On top of that, the ability to digitize the entire supply chain and bringing together production lines and delivery routes in a single system is a significant efficiency step in control.
“5G is the technology with low latency, the ability for lots of connections, high bandwidth, and network slicing. All these components contribute to being able to have a dynamic manufacturing floor.
“So that’s what we’re seeing drive the interest from manufacturers,” Gorman said.
Manufacturers that leverage on 5G will be rewarded with mobility and flexibility in deployment.
The ‘deployment’ in this context can be referred to as the building of a completely new establishment or a reconfiguration to the production line, such as the multitude of manufacturers that shifted to producing masks in the recent months.
Gorman explained 5G would significantly reduce the complexity of the flexibility in manufacturing as manufacturers “don’t have to worry about wiring up connectivity and to have everything being monitored in real time.”
5G in manufacturing will mean that, in the years to come, facilities won’t even have to be staffed. Facilities could be managed in disparate locations thanks to super-low latency connectivity.
“How we interact with machines, how we interact with us, between people, and between control points is going to change over the next couple of years,” Gorman said.
Machine & human interaction will change
Much like how many conscious organizations across a variety of industries swiftly responded to the wider health impact of COVID-19, by beginning to produce masks, PPE and ventilators to help meet shortages in healthcare facilities, for example, 5G will better enable manufacturers to swiftly change their operations and output when required.
This agility can potentially save manufacturers hundreds of thousands of dollars. The GSMA’s 5G for Smart Manufacturing Report, for example, highlighted a bespoke machinery manufacturer which commissions equipment on-site.
With a global customer base, the commissioning of equipment on-site and on-time poses a challenge. The manufacturer shared “in a recently commissioned plant the liquidated damages for not getting the commission completed by the handover date was US$400,000 per day.”
In addition, ensuring the necessary expertise on-site is another critical component and a challenge to address. Therefore, 5G, as a key technology in connectivity, presents some game-changing applications.
That same manufacturer is currently employing tools to establish remote video and sound access at the customer facility. By doing so, the manufacturer can connect their core expertise teams with less experienced in-the-field service workers to complete the deployment of machines.
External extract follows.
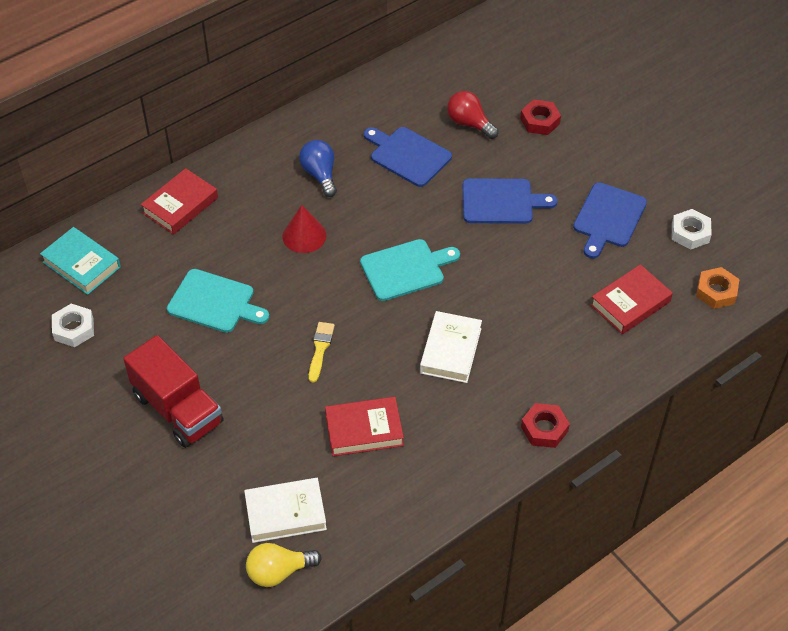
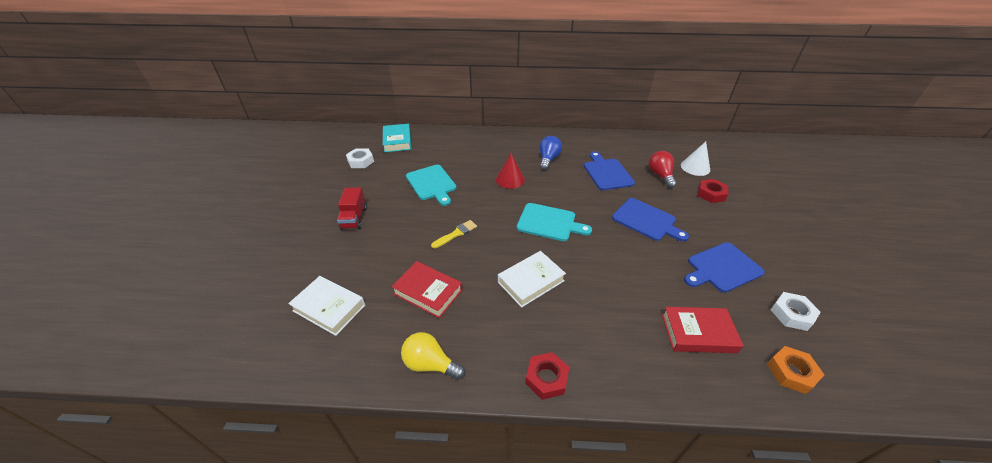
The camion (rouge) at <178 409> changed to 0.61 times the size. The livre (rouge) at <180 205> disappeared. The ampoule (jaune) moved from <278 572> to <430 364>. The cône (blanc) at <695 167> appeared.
5G plays a significant role in ensuring high-quality videos are streamed in low latency and immersive technology such as VR (virtual reality) and AR (augmented reality) will be a natural upgrade.
But with the advancements of 5G, pushed by a worldwide drive to Industrial 4.0 initiatives, the risk of cybersecurity remains prevalent across industries that wish to employ it.
While 5G is more secure than all previous generations and “it is inherently mobile operators’ DNA to secure their network,” Gorman said, “With the expectation of about 25 billion IoT devices on networks by 2025 […] a simple mathematical thing is — the more devices the more attack services are available for cyberattacks.”
It is therefore critical “that regulatory frameworks and manufacturers of devices are also brought into this collectively to make sure that security is managed as a total ecosystem.
“It’s not enough that mobile operators secure the 5G network, manufacturers of devices, regulators, need to make sure that they are also playing their part in securing the ecosystem that we’re developing,” Gorman said.
In the end, the role of 5G in driving smart manufacturing is promising and its applications have been documented.
The concept of ‘mobility’ and ‘flexibility’ illuminated by 5G resonates with the current climate of uncertainty and constant changes in manufacturing, hence, proving 5G to be an invaluable technology to bolster the evolving needs of manufacturing today and tomorrow.